In a study that sheds new light on the effects of end-of-life care, doctors have found that patients with terminal lung cancer who began receiving palliative care immediately upon diagnosis not only were happier, more mobile and in less pain as the end neared — but they also lived nearly three months longer.
The findings, published online Wednesday by The New England Journal of Medicine, confirmed what palliative care specialists had long suspected. The study also, experts said, cast doubt on the decision to strike end-of-life provisions from the health care overhaul passed last year.
In the three-year study, 151 patients with fast-growing lung cancer at Massachusetts General, one of the nation’s top hospitals, were randomly assigned to get either oncology treatment alone or oncology treatment with palliative care — pain relief and other measures intended to improve a patient’s quality of life. They were followed until the end of 2009, by which time about 70 percent were dead.

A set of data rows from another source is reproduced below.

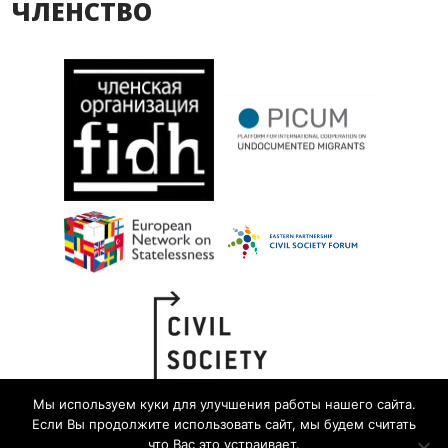
ЧЛЕНСТВО
Мы используем куки для улучшения работы нашего сайта.
Если Вы продолжите использовать сайт, мы будем считать
что Вас это устраивает.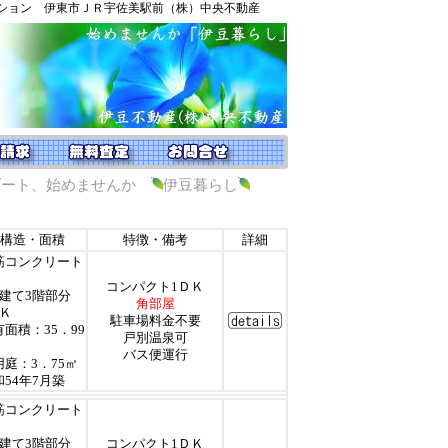
ション 伊東市ＪＲ宇佐美駅前（株）中央不動産
ゾート、始めませんか
伊豆暮らし
構造・面積
特徴・備考
詳細
筋コンクリート
コンパクト1ＤＫ
階建て3階部分
角部屋
ＤＫ
駐車場料金不要
有面積：35．99
戸別温泉可
バス便運行
用庭：3．75㎡
和54年7月築
筋コンクリート
階建て3階部分
コンパクト1ＤＫ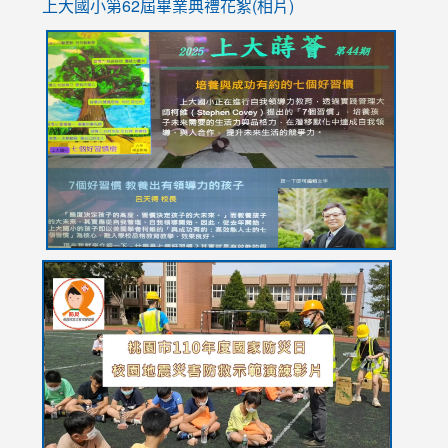
上大國小第62屆畢
業典禮花絮(相片)
link
link
link
link
link
to
to
to
to
to
https://drive.google.com/file/d/1I-
https://sites.google.com/stes.tyc.edu.tw/113school
https:
https:
https:
YfDQppRvyMk686kIw6SBbssEIZ6WnT/view?
usp=sh
8M
usp=sharing
link
link
link
to
to
to
https://drive.google.com/file/d/1AXdrxzgdGrHK7k94y0
https:/
https:/
usp=sharing
v=hC_g
v=hC_g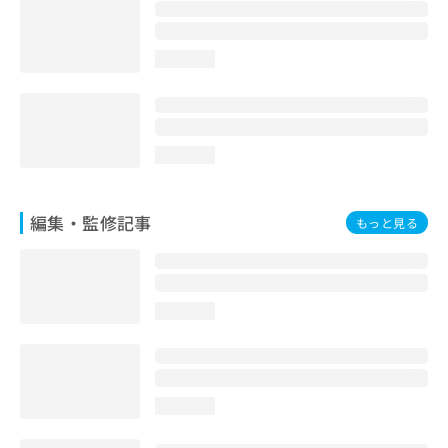
お
問
い
loading...
合
わ
せ
は
こ
loading...
ち
ら
編集・監修記事
もっと見る
loading...
loading...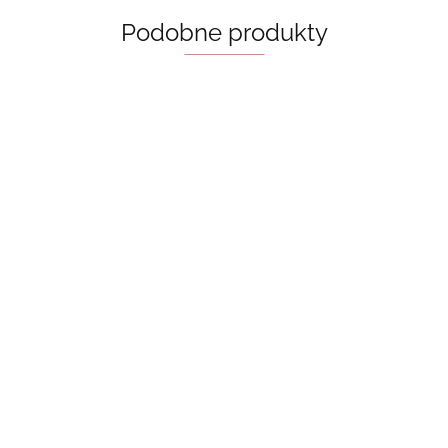
Podobne produkty
Bride - Ali
A Good Girl’s
Hazelwood
Book Lovers -
Guide To
Behind The Net
Emily Henry,
55.00
Murder -
50.00
(Vancouver
książka w jęz.
Holly
50.00
Storm Book 1)
angielskim
Jackson
55.00
Stephanie
Archer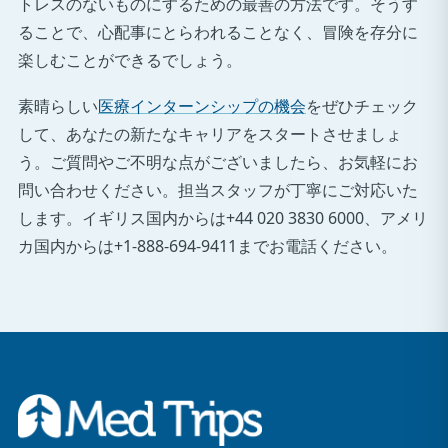
トレスのないものにするための最善の方法です。そうす
ることで、心配事にとらわれることなく、冒険を存分に
楽しむことができるでしょう。
素晴らしい
医療インターンシップの機会
をぜひチェック
して、あなたの新たなキャリアをスタートさせましょ
う。ご質問やご不明な点がございましたら、お気軽にお
問い合わせください。担当スタッフが丁寧にご対応いた
します。イギリス国内からは+44 020 3830 6000、アメリ
カ国内からは+1-888-694-9411までお電話ください。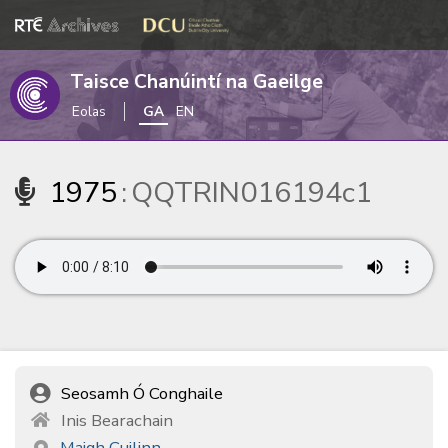
Taisce Chanúintí na Gaeilge
Eolas
GA
EN
1975
:
QQTRIN016194c1
Seosamh Ó Conghaile
Inis Bearachain
Maigh Cuilinn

Those getting palliative care from the start, the authors said, reported less depression and happier lives as measured on scales for pain, nausea, mobility, worry and other problems. Moreover, even though substantially fewer of them opted for aggressive chemotherapy as their illnesses worsened and many more left orders that they not be resuscitated in a crisis, they typically lived almost three months longer than the group getting standard care, who lived a median of nine months.
Although the study could not determine why the patients lived longer, the authors and other experts had several theories: depression is known to shorten life, and patients whose pain is treated often sleep better, eat better and talk more with relatives. Also, hospitals are dangerous places for very sick people; they may get fatal blood infections, pneumonia or bedsores, or simply be overwhelmed by the powerful drugs and radiation attacking their cancer.